● Try it
Reproduce verbatim everything from the start of the records down to the line containing "List the labels", including both ends, and omit the pictures from your answer.

● Supplied material
◆ ◆ ◆ ◆ ◆

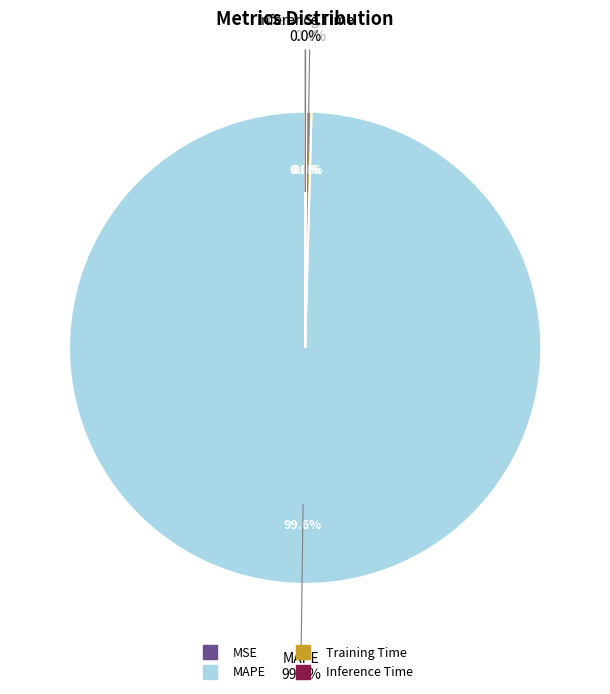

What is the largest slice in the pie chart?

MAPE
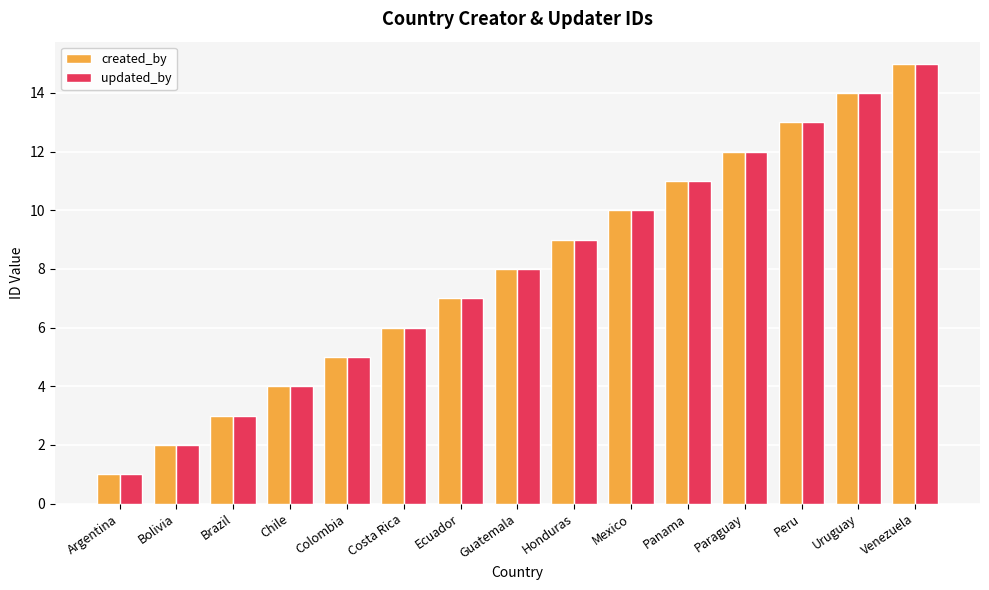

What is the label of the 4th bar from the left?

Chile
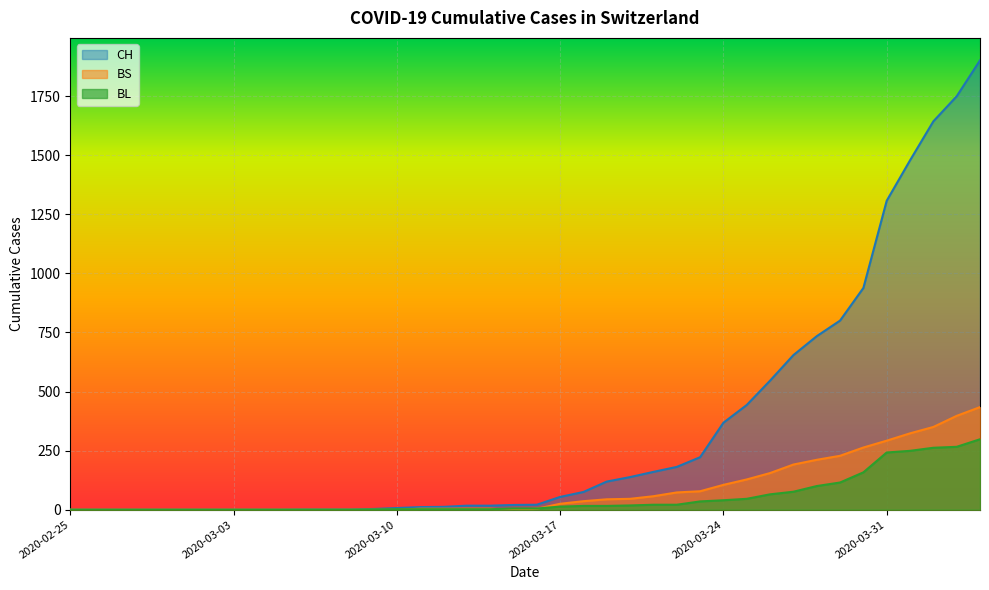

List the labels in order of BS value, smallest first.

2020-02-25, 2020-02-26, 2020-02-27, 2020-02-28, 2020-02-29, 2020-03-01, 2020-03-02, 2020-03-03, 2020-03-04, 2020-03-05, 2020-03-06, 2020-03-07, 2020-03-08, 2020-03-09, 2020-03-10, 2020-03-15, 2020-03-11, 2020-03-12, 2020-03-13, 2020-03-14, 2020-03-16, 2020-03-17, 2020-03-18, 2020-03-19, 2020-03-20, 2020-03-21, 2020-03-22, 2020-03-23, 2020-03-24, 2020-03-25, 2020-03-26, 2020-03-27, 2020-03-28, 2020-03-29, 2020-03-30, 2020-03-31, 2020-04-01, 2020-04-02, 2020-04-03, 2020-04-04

◆ ◆ ◆ ◆ ◆

● Task output
What is the largest slice in the pie chart?

MAPE

What is the label of the 4th bar from the left?

Chile

List the labels in order of BS value, smallest first.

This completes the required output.